▶ _INFORMATION PROVIDED_
-- Opening Marker --

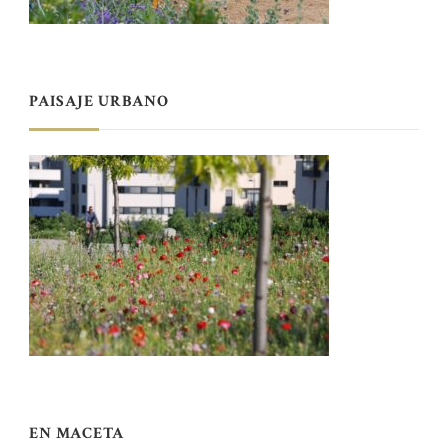
PAISAJE URBANO
EN MACETA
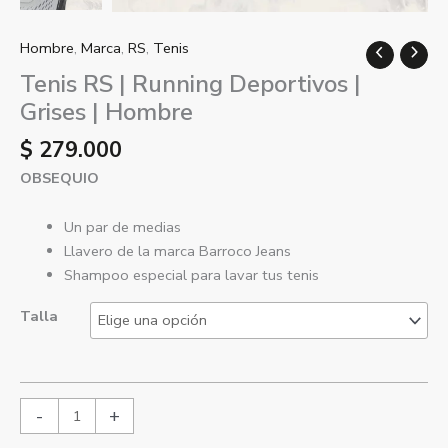
Hombre
,
Marca
,
RS
,
Tenis
Tenis RS | Running Deportivos |
Grises | Hombre
$
279.000
OBSEQUIO
Un par de medias
Llavero de la marca Barroco Jeans
Shampoo especial para lavar tus tenis
Talla
-
+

-- Closing Marker --

Reproduce every line of text from the data above verbatim, in the original order, and leave the pictures out.

PAISAJE URBANO
EN MACETA
Hombre
,
Marca
,
RS
,
Tenis
Tenis RS | Running Deportivos |
Grises | Hombre
$
279.000
OBSEQUIO
Un par de medias
Llavero de la marca Barroco Jeans
Shampoo especial para lavar tus tenis
Talla
-
+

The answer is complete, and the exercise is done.